(WASHINGTON) -- Two U.S. senators said Tuesday that the time has come to get tough with Syrian President Bashar al-Assad who ignored a ceasefire plan in order to continue his onslaught against pro-democracy rebels.
Traveling in Turkey, Arizona Republican John McCain and Connecticut Independent Joe Lieberman renewed their call for arming anti-Syrian government forces despite misgivings by the Obama administration that such action could prolong the conflict.
Al-Assad was supposed to have ordered a withdrawal of soldiers and heavy artillery from population centers on Tuesday as directed by a six-point plan crafted by United Nations special emissary Kofi Annan. However, when rebels balked at new conditions demands by al-Assad, the crackdown that has left more than 9,000 dead in the past 13 months showed no signs of abating.
Touring a Syrian refugee camp in Turkey, McCain and Lieberman urged the international community to provide weapons to al-Assad's foes to "change the balance of power on the ground."

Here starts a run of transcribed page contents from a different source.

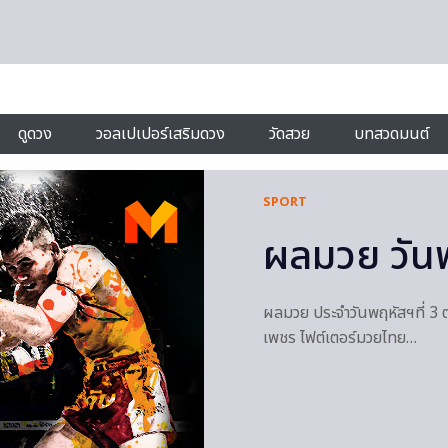
ดูดวง
วอลเปเปอร์เสริมดวง
วัดสวย
บทสวดมนต์
SPORT
ผลมวย วันพ
ผลมวย ประจำวันพฤหัสฯที่ 3 
เพชร ไฟต์เตอร์มวยไทย…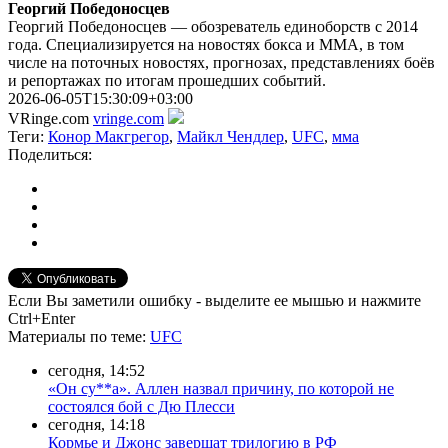
Георгий Победоносцев
Георгий Победоносцев — обозреватель единоборств с 2014
года. Специализируется на новостях бокса и ММА, в том
числе на поточных новостях, прогнозах, представлениях боёв
и репортажах по итогам прошедших событий.
2026-06-05T15:30:09+03:00
VRinge.com
vringe.com
Теги:
Конор Макгрегор
,
Майкл Чендлер
,
UFC
,
мма
Поделиться:
Если Вы заметили ошибку - выделите ее мышью и нажмите
Ctrl+Enter
Материалы
по теме
:
UFC
сегодня, 14:52
«Он су**а». Аллен назвал причину, по которой не
состоялся бой с Дю Плесси
сегодня, 14:18
Кормье и Джонс завершат трилогию в РФ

Acknowledging White House concerns that the rebels may be too closely allied to al Qaeda militants, the senators said that doing nothing at this point would be worse, adding, "If responsible nations abandon the people of Syria, we should not be surprised if they increasingly turn to violent extremists for help."
Meanwhile, Annan said Tuesday that he doesn't believe his peace proposal has totally collapsed although al-Assad's seeming rejection of its provisions fits previous patterns of disregarding other ceasefire agreements.